E quando il proprietario decide di chiudere, per un periodo o per
sempre, nessuno può imporgli di non farlo altrimenti padre e figlio non
potranno più vedersi.
Quindi è necessario tornare ancora una volta dal Giudice per chiedere
nuove misure: solito tempo perso, soliti incontri saltati, solito denaro
al vento.
Stavolta però il Giudice Tutelare ha un colpo di genio e cambia
strategia: evita di stabilire incontri in un luogo diverso dal bar e si
dichiara incompetente.
Perché è improvvisamente diventato incompetente?
Ma è ovvio: perché, dice il Giudice, ormai la competenza è dei Servizi
Sociali incaricati dal Tribunale per i Minorenni di organizzare incontri
tra padre e figlio.
Peccato che entrambi i provvedimenti del Giudice Tutelare (decreto del
gennaio 2014, correzione di febbraio 2014) nascano quando già i Servizi
Sociali erano stati incaricati da mesi, senza che per questo venisse
invocata alcuna incompetenza.
Peccato che i Servizi abbiano ricevuto mandato di valutare la relazione
padre-figlio mediante una serie di incontri da stabilire, senza però
sostituire il calendario vigente che quindi va mantenuto.
Peccato che i Servizi siano stati incaricati nel novembre 2013 e ad
agosto 2014 non abbiano ancora organizzato un solo incontro
padre-figlio, accumulando oltre 10 mesi di inerzia totale.

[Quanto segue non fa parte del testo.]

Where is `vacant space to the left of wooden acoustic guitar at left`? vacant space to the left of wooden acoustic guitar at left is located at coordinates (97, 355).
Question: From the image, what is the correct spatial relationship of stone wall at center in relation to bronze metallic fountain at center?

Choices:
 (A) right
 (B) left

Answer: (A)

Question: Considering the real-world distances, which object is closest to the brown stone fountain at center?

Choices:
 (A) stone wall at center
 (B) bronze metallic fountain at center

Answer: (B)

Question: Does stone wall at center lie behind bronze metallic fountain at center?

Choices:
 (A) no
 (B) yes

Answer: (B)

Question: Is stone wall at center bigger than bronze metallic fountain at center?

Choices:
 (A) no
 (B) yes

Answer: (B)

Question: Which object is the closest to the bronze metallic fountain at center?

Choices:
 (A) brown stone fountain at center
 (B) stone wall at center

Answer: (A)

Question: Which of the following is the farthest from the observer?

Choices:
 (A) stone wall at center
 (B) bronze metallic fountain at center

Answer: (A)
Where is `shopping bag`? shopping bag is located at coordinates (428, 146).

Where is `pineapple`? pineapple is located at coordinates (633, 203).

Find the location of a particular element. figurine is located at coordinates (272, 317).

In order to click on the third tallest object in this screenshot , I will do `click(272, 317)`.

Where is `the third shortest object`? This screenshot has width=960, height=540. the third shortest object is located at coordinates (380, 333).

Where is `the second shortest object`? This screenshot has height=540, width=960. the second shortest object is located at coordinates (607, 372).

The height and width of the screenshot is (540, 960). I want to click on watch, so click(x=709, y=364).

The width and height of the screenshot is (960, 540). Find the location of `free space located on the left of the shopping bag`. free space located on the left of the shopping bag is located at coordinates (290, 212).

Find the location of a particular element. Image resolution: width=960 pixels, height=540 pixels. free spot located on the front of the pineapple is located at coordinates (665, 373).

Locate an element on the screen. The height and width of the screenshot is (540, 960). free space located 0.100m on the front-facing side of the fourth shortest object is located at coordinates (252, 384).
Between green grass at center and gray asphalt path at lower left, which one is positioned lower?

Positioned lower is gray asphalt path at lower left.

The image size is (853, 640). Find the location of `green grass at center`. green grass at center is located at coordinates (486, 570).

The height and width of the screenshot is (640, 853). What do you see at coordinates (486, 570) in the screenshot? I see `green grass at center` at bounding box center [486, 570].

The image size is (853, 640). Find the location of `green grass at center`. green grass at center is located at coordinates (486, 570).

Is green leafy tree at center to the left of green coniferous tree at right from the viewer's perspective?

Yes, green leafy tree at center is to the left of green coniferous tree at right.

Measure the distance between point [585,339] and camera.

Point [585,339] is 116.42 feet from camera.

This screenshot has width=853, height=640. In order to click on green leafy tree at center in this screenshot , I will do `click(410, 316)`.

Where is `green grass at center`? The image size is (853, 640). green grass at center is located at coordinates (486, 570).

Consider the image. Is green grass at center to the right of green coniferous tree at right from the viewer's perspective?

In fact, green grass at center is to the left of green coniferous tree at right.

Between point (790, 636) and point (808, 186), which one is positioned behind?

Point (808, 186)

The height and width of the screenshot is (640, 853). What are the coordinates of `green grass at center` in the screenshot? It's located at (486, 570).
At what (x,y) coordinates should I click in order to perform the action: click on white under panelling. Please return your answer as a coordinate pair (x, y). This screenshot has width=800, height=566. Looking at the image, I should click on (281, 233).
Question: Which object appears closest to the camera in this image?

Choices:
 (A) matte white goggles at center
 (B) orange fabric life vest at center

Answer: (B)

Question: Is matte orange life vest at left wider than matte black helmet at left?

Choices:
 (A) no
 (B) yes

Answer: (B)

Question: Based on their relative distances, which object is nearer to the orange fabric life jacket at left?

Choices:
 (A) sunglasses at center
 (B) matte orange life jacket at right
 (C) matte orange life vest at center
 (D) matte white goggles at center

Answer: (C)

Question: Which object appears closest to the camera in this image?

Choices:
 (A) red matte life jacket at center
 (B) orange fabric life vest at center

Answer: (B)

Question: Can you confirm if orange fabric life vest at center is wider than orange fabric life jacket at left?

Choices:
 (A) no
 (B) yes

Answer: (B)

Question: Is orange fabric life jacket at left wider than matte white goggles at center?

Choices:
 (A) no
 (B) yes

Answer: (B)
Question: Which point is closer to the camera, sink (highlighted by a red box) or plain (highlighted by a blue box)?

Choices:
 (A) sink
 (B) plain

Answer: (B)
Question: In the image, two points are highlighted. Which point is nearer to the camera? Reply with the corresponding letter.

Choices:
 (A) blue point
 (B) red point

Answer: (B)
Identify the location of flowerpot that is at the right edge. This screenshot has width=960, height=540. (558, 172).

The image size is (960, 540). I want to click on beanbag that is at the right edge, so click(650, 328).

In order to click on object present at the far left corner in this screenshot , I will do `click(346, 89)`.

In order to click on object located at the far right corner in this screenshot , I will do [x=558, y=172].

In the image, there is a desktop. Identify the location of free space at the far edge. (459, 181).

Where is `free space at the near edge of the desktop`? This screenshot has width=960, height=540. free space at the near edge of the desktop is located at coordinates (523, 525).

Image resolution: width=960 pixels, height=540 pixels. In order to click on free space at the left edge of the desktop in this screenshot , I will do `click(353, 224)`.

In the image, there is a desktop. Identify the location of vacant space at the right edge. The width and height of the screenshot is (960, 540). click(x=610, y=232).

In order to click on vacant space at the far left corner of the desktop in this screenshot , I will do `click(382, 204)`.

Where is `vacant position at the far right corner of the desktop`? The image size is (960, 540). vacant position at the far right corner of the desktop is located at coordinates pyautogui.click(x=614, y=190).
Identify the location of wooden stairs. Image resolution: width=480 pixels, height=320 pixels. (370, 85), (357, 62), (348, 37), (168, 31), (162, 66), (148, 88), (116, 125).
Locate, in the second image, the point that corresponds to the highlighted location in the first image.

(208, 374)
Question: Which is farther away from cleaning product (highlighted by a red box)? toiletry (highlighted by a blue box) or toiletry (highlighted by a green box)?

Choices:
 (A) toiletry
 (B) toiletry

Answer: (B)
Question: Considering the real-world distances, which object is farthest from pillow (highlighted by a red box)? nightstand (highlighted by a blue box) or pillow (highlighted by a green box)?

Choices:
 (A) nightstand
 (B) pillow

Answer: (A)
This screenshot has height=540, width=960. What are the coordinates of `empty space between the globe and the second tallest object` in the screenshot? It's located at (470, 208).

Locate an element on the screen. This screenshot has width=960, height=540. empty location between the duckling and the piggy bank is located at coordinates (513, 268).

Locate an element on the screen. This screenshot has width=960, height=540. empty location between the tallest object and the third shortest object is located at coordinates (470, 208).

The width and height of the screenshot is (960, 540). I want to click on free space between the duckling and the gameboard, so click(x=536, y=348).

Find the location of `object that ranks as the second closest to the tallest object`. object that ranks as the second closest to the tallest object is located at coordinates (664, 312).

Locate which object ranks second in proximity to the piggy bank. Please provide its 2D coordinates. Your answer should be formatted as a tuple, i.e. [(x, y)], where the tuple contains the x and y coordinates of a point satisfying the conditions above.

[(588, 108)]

In conclusione, quando la faccenda si complica è buona regola
rispolverare il vecchio ma sempre valido Gran Maestro della burocrazia
italiana: Ponzio Pilato
Non è compito mio, l’ancora di salvezza sempre a portata di mano.
Non è un caso se invochiamo da anni l’urgenza di un Tribunale Unico per
la Famiglia, evitando così che la mano destra non sappia cosa fa la
mano sinistra, e nessuna delle due sappia dove stanno andando le gambe.
In questo caso come in altri simili, hanno avuto un ruolo il Tribunale
Ordinario, il Tribunale per i Minorenni, la Procura, il Giudice
Tutelare, i Servizi Sociali, senza che nessuno sia riuscito ad
individuare uno straccio di soluzione
Non è facile spiegare ai nostri figli che ‘sta baracca è il Sistema che
dovrebbe tutelare i loro diritti, ma la forza delle parole e delle idee
sono le nostre sole armi, a differenza di alcuni improvvisati
guerriglieri che credono di terrorizzare il Sistema urlando proclami
minacciosi.
Non è lo stile Adiantum, non è lo stile FeNBi, non è lo stile di chi ha
qualcos’altro oltre la rabbia da mettere sul piatto della bilancia.
L’analisi, la dialettica, la logica ed un pizzico d’ironia possono
essere armi estremamente utili se sorrette dalla potenza della verità, e
comunque sono le uniche che sappiamo usare.